MPI (Message-Passing Interface) allows multiple computers (nodes) to communicate with each other by sharing blocks of memory with each other. Traditionally, it's used with C and Fortran - here I'll talk about how to get it running in Visual Studio using C/C++ on our clusters.

Using Visual Studio for MPI

Prerequesites

Setup the Project

  • Create a new C/C++ Empty project. Add a new helloworld.cpp file to it.
  • Project Properties, C/C++, General, Additional Include Directories. Add C:\Program Files (x86)\Microsoft SDKs\MPI\Include
  • Project Properties, Linker, General, Additional Library Directories. Add C:\Program Files (x86)\Microsoft SDKs\MPI\Lib\x64 (for 64-bit - x86 if you really want 32-bit).
  • Project Properties, Linker, Input, Additional Dependencies: insert msmpi.lib;
  • Project Properties, C/C++, Code Generation, set Runtime Library to a non-DLL version (/MT)

Write MPI Helllo World

#include <mpi.h>
#include <stdio.h>

int main(int argc, char* argv[]) {
  int mpi_size,mpi_rank;
  MPI_Init(&argc, &argv);
  MPI_Comm_size(MPI_COMM_WORLD, &mpi_size);
  MPI_Comm_rank(MPI_COMM_WORLD, &mpi_rank);
  printf("Hello World %d out of %d\n",mpi_rank,mpi_size);
  MPI_Finalize();
  return 0;
}

Launching the Job

Let's assume you've built the above do a test in your home directory - \\fi--san02\homes\user\mpitest, and we'll write a script called run.bat, which will take two arguments: (1) the number of nodes you want to use, and (2) the working directory.

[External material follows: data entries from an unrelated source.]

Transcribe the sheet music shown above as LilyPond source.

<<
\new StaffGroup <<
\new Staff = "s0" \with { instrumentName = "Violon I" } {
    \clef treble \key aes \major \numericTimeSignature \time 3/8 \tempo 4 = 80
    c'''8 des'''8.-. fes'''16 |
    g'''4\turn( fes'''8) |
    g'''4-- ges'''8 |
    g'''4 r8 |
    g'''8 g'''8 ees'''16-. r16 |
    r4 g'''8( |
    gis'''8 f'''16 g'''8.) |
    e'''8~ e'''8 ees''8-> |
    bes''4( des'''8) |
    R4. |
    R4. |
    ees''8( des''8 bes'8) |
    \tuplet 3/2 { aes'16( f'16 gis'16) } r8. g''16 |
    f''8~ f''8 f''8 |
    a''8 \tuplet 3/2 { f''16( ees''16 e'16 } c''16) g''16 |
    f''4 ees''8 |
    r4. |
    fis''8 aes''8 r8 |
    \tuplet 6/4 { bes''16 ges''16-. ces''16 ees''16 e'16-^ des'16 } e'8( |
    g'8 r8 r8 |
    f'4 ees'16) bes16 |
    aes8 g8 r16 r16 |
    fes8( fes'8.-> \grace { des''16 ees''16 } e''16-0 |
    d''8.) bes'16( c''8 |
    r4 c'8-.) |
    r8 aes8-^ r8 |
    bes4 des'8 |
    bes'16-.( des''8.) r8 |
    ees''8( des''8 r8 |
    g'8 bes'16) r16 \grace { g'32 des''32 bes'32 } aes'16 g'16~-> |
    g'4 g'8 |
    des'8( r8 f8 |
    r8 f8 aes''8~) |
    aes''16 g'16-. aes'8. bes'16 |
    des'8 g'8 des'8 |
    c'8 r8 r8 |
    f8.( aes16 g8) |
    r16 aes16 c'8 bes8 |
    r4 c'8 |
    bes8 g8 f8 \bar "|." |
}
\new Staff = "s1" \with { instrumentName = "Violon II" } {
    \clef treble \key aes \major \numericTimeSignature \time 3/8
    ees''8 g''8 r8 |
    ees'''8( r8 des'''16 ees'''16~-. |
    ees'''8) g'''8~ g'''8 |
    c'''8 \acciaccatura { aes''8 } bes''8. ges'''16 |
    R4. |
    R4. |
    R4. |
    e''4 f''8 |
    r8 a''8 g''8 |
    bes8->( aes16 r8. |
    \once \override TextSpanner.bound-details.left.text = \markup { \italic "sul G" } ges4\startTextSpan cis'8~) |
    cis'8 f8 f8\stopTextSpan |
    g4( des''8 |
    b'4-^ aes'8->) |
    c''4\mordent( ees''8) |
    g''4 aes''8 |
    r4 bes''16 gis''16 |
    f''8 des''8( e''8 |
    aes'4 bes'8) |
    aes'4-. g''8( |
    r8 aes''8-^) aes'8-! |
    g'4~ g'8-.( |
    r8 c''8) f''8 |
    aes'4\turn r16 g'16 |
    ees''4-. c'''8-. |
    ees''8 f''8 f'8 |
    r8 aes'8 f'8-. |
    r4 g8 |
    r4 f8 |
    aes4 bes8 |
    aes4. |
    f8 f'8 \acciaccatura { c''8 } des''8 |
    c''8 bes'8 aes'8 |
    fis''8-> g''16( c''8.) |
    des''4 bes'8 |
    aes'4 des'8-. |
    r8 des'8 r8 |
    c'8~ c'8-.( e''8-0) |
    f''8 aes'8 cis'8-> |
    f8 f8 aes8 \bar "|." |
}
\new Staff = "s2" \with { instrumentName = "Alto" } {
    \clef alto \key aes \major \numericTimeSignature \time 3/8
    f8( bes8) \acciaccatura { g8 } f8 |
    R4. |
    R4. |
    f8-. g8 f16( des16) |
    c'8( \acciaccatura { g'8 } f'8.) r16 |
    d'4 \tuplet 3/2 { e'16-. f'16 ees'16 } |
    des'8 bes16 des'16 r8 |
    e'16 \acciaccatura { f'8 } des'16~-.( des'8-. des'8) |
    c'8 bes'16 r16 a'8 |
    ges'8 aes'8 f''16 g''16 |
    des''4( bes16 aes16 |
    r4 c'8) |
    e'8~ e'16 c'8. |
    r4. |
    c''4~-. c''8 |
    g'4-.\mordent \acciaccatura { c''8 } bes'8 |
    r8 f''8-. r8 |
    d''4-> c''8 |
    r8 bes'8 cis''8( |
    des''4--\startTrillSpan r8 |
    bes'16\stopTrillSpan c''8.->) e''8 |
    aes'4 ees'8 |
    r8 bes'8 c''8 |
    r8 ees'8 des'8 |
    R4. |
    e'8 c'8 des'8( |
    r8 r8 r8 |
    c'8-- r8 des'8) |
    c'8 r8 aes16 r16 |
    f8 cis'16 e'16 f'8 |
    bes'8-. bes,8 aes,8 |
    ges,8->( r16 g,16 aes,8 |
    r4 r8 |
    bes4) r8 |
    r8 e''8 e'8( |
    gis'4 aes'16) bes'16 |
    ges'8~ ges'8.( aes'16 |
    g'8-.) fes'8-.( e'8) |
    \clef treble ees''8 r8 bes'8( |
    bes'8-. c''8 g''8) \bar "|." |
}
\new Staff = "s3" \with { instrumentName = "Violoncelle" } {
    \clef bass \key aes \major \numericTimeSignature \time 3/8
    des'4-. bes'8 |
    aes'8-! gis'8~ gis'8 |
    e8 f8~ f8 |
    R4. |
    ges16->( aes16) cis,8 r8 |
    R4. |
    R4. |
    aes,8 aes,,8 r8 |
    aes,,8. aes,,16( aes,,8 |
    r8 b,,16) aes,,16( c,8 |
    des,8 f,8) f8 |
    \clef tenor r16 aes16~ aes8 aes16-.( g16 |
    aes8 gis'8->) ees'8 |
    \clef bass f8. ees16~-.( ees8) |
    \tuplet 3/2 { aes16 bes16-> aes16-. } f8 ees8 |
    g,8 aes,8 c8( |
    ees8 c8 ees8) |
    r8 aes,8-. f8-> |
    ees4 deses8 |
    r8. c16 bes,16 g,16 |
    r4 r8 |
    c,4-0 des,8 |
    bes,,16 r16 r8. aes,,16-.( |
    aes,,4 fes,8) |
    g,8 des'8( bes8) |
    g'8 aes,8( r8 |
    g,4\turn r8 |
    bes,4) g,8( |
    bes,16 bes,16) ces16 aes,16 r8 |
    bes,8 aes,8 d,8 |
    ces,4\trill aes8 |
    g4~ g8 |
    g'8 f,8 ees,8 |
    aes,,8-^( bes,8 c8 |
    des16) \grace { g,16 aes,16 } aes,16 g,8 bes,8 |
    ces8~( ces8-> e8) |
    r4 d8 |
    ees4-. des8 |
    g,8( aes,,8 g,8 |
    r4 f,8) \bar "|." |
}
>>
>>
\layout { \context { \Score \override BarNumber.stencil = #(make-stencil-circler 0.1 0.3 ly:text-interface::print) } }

mpiexec -n %1 -wdir %2 helloworld.exe

And then we'll write another text file launch.bat to set the job running on the cluster:

set NODES=2
set WORKDIR=\\qdrive.dide.ic.ac.uk\homes\user\mpitest
job submit /scheduler:fi--didemrchnb /jobtemplate:GeneralNodes /numnodes:%NODES% /singlenode:false /workdir:%WORKDIR% \\fi--san02\homes\user\mpitest /stdout:out.txt run.bat %NODES% %WORKDIR%

A bit more MPI

Just a taster - you can easily google for all the MPI examples in the world. But just so you know what you're in for... It's quite low level. You can do things like:

  • Scatter data from one node to all the others
  • Gather data back to one node from all the others.
  • Scatterv and Gatherv allow you to scatter or gather non-equally-sized portions of data, but you have to know how big each bit is in advance. So, commonly, you might do a pair of MPI operations, the first to tell everyone the sizes (one integer per node), and the second to deal with the variable-size data, since you now know how big it is.
  • Allgather and Allgatherv cause all of the nodes to end up with all of the data, rather than just one node accumulating it all.
  • And the data we have been speaking of is... an array of ints, or floats of various sizes.

A very simple example. Arrange it so that all the MPI nodes know the names of all the MPI nodes. First: get the name.

  char name[MPI_MAX_PROCESSOR_NAME];
  int len;
  MPI_Get_processor_name(name, &len);

Now, the name could be a different length, so first, get all the nodes to tell everyone else how large their name is.

  int* results = new int[mpi_size];
  MPI_Allgather(&len, 1, MPI_INT, results, 1, MPI_INT, MPI_COMM_WORLD);  

  /*  MPI_Allgather's arguments are: 
        &len    = Address of data to send
        1       = How many items to send
        MPI_INT = The data type to send.
        results = Address to receive results into
        1       = How many items *per node* to receive
        MPI_INT = The data type to receive
        MPI_COMM_WORLD = A reference to the universe.     */
  

So after this, all the nodes know the length of all the nodes' names. They could differ, so...

  int totalsize = 0;
  for (int i = 0; i < mpi_size; i++) totalsize += sizes[i];
  char* incoming = new char[totalsize];
  int* displs = new int[mpi_size];
  displs[0] = 0;
  for (int i = 1; i < mpi_size; i++) displs[i] = displs[i - 1] + sizes[i - 1];

Here, we've worked out the total incoming buffer size, and made memory space for it. We know the sizes of each one, and I've calculated the displacements for each one - ie, displs[n] is the place in my receive buffer where the data coming from node n will begin.

  MPI_Allgatherv(&name, len, MPI_CHAR, incoming, sizes, displs, MPI_CHAR, MPI_COMM_WORLD);

  /*  MPI_Allgatherv's arguments are: 
        &name    = Address of data to send
        len      = How many items to send
        MPI_CHAR = The data type to send.
        incoming = Address to receive data into
        sizes    = Array of size mpi_size - size to receive from each node.
        displs   = Array of size mpi_size - starting point of data for each node. 
        MPI_CHAR = The data type to receive.
        MPI_COMM_WORLD = A reference to the universe.     */

And if you want to get the names out one by one, then, perhaps something like this...

  std::string allresults(incoming);
  std::string* array_results = new std::string[mpi_size];
  for (int i = 0; i < mpi_size; i++) {
    array_results[i] = allresults.substr(displs[i], sizes[i]);
  }

Don't forget to

  MPI_Finalize();

at the end.